A pesar del pomposamente inaugurado neolenguaje de la corrección política y de inclusión del léxico femenino, según el cual existen bomberas y bomberos, miembras y miembros, las asambleístas y los asambleístas, las conciudadanas y los conciudadanos; y así ad infinitum hasta que se hayan nombrando todas las “las” y los “los” y los asistentes estén en profundo sueño, en este mundo chiquito el machismo sigue campante y en vigorosa salud.
Y es así, porque el solo hecho de forzar un comando -el nuevo lenguaje, así como los flamantes nombres a antiguas instituciones- no hace que cambien las costumbres y peor la idiosincrasia. Y así nos recuerda Rosa Montero, para quien el lenguaje es reflejo del cambio vivo en la sociedad, y nunca al revés. “…porque la lengua es una sustancia viva que no se puede cambiar a voluntad sin haber cambiado antes el mundo real; la lengua es como la piel de la sociedad y sigue con estrechísima adherencia todas las mudanzas del cuerpo que cubre, así engorde o adelgace”.
Por eso, no deja de ser cómico, que mientras por orden superior se nombre de forma reiterativa y hasta el cansancio al género femenino en todas las misivas públicas, en el Presidente no haya faltado la alusión a la gorda horrorosa, a la peluconcita guapa, a la Diosa perdida del Olimpo o a la escasa tela de las minifaldas de las asambleístas asistentes a su gran gala de cierre de año.
Pero tampoco hay que cargárselas contra Rafael Correa. Esto sucede todos los días y en todos los ámbitos. Salas repletas de pitucos profesionales, en donde las mujeres resaltamos, porque siempre estamos en minoría. Y si, para mala fortuna nuestra parecemos más jóvenes de lo que somos, entonces sí que estamos fritas, pocos nos toman en serio.
Nunca falta el “linda, niña”. Siempre los halagos, vienen acompañados del tono paternalista/socarrón, aquel de la subestimación compasiva. Tampoco extraña cuando en medio de una entrevista de trabajo, surge el tema del estado civil. ¿A los hombres se les pregunta si son solteros, casados o divorciados? ¿Importa siquiera?
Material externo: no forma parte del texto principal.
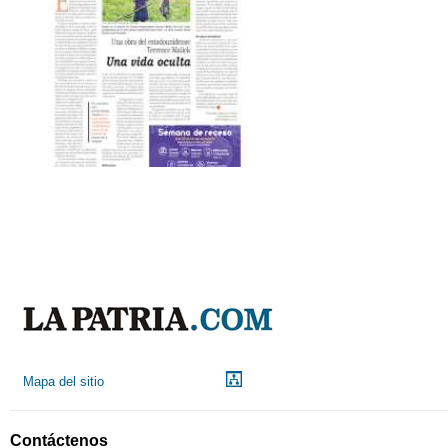
Mapa del sitio
Contáctenos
También está el de la febril juventud atribuida a las mujeres, cuando el interlocutor estima que la proposición es aventurada.
Pero con sinceridad hay que decir, que nosotras somos las más malignas víboras con nuestro género. Siempre buscando en nuestras colegas aquella razón escondida y truculenta de su éxito, o sobredimensionando defectos, que a los colegas masculinos se les hubiésemos pasado de alto.
Aún reconociendo con Montero que “la verdadera igualdad llegará cuando las mujeres podamos ser tan tontas como los hombres sin que resultemos más llamativas”, hay que reconocer que no la pasamos mal ejerciendo nuestros roles múltiples y tomando con humor esta igualdad ilusoria.